Aliás, o cidadão anónimo, que agradece a mãos ambas este presente e quer aproveitar a oportunidade para ver em acção um grande número de campeões europeus, é directo na sua observação ou não fosse beirão: “o Estádio do Fontelo não reúne as condições mínimas para um jogo da nossa selecção. Pela qualidade do seu relvado, pela ‘frieza’ das suas bancadas, por tudo. Mas, é um misto de alegria e tristeza termos aqui o jogo. Alegria, por dez anos depois voltarmos a ter a nossa selecção; tristeza porque os motivos desta vinda são por demais conhecidos”.
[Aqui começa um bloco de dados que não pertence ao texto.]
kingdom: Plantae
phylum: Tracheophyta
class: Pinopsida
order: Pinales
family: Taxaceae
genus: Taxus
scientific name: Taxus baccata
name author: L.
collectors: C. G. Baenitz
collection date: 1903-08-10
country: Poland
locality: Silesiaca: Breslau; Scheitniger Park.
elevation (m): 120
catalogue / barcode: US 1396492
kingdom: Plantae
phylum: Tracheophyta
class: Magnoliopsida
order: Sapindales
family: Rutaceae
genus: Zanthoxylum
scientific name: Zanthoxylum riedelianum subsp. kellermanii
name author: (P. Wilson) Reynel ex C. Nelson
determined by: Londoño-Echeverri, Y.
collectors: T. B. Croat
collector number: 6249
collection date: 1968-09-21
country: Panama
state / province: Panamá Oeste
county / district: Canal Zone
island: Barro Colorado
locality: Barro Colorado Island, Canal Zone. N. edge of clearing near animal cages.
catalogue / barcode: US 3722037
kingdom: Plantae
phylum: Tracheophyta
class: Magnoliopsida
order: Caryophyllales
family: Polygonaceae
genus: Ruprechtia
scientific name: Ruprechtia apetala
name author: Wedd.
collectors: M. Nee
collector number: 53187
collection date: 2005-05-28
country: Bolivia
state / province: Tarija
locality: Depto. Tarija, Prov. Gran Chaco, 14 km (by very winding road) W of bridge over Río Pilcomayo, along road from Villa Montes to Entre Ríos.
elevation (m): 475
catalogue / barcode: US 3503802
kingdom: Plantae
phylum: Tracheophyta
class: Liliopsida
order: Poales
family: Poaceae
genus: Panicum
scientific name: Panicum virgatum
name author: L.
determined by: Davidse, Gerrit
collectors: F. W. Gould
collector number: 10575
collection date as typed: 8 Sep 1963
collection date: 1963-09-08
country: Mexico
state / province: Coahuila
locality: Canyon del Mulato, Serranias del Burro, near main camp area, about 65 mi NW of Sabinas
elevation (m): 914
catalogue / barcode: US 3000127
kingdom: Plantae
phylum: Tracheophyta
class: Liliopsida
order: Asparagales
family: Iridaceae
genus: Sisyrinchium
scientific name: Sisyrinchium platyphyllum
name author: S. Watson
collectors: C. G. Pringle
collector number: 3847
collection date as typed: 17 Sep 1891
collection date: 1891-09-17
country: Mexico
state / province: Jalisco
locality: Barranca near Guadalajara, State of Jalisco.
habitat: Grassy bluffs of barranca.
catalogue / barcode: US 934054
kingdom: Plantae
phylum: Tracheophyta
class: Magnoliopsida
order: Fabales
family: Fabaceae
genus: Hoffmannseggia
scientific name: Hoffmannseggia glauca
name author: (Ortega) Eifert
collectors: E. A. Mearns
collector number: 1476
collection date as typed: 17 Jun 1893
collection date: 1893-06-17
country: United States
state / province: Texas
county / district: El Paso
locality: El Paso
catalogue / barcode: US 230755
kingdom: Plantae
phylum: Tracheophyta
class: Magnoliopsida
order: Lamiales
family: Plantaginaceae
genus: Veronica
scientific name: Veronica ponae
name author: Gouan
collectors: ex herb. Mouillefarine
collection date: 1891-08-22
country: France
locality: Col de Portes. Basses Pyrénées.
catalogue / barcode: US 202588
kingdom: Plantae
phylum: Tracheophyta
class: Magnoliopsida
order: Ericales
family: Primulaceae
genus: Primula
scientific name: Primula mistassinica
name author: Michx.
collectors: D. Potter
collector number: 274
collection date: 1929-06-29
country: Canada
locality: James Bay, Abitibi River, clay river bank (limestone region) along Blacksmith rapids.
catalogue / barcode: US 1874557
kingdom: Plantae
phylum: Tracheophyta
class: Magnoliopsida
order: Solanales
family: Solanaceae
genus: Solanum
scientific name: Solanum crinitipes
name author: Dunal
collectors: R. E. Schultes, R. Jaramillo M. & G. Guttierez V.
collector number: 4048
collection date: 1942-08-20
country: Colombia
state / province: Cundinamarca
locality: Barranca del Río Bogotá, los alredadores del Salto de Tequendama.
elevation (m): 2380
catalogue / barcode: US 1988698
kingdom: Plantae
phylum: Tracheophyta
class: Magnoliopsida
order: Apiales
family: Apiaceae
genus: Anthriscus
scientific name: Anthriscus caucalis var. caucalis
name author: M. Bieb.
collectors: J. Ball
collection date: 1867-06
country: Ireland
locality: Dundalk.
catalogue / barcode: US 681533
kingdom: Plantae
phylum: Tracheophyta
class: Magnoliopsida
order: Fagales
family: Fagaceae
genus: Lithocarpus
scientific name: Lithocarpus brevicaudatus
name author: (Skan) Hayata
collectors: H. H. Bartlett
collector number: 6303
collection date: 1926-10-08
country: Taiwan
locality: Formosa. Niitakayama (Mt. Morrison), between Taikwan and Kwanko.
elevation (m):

Como a receita será doada na totalidade para auxílio das vítimas, é fácil fazer contas: emitidos 6.800 bilhetes ao preço único de 15 euros, dará um total bruto de 102.000 euros. Não é muito, mas onde chegar, ajuda.

Amigável, mas não muito

Neste jogo não há pontos em disputa, nem classificações como objectivo, mas, como em tudo, ninguém gosta de perder, mesmo que a “capa” de “amigável” envolva os normais 90 minutos de jogo.

A Arábia Saudita chegou cedo a Portugal e desde terça-feira que está a preparar o jogo na Cidade do Futebol. Tal como a selecção nacional, mas em campos distantes um do outro.

Do lado português, as oito caras novas chamadas por Fernando Santos (Gonçalo Paciência, Bruno Fernandes, Rony Lopes, Bruma, Edgar Ié, José Sá, R.Ferreira e K. Rodrigues) são, claramente, apostas de futuro. Isto é, são “sementes” lançadas olhando numa “colheita” para além do Mundial da Rússia.

Quanto aos “habitués”, os desejos – embora expressos por dois ou três – são comuns a todos: lutar por uma presença na selecção nacional, trabalhar de molde a assegurar ao seleccionador a garantia da qualidade necessária para uma presença no Mundial. E, por isso, nestes jogos ditos de preparação o pensamento aponta para a vitória, respeito pelo adversário e mostrar todo o valor da equipa.

João Mário, por ser pouco utilizado no seu clube, assumiu entretanto que pensa poder mudar de ares em Janeiro. “Quero estar no mundial e preciso de ser mais utilizado. Ainda falta algum tempo, mas na janela de mercado, em Janeiro, verei o que será melhor para mim”.

Já Bernardo Silva não escondeu a mágoa de ter falhado o Europeu e aposta no desejo de estar no Mundial: “Espero estar presente na Rússia e, para isso, vou dar o meu melhor para merecer a confiança do seleccionador”.